The reply should contain the full listing exactly as written and no pictures at all.
★ ★ ★ ★
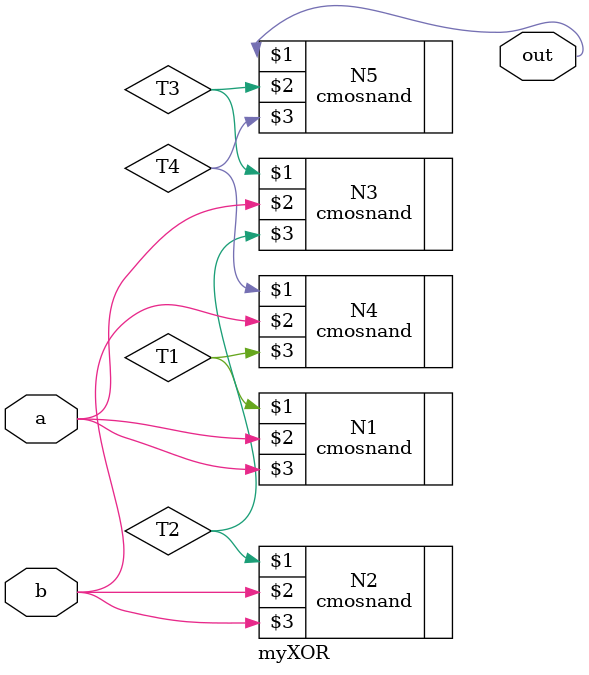
<source format=v>


`include "NAND.v"
`timescale 10ps/1ps


module myXOR ( out, a, b );
    output out; 
    input a, b;
    wire T1, T2, T3, T4;

    cmosnand N1 (T1, a,a);
    cmosnand N2 (T2, b,b);
    cmosnand N3 (T3, a, T2);
    cmosnand N4 (T4, b, T1);
    cmosnand N5 (out, T3, T4);

endmodule
</source>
★ ★ ★ ★
Response box
<source format=v>


`include "NAND.v"
`timescale 10ps/1ps


module myXOR ( out, a, b );
    output out; 
    input a, b;
    wire T1, T2, T3, T4;

    cmosnand N1 (T1, a,a);
    cmosnand N2 (T2, b,b);
    cmosnand N3 (T3, a, T2);
    cmosnand N4 (T4, b, T1);
    cmosnand N5 (out, T3, T4);

endmodule
</source>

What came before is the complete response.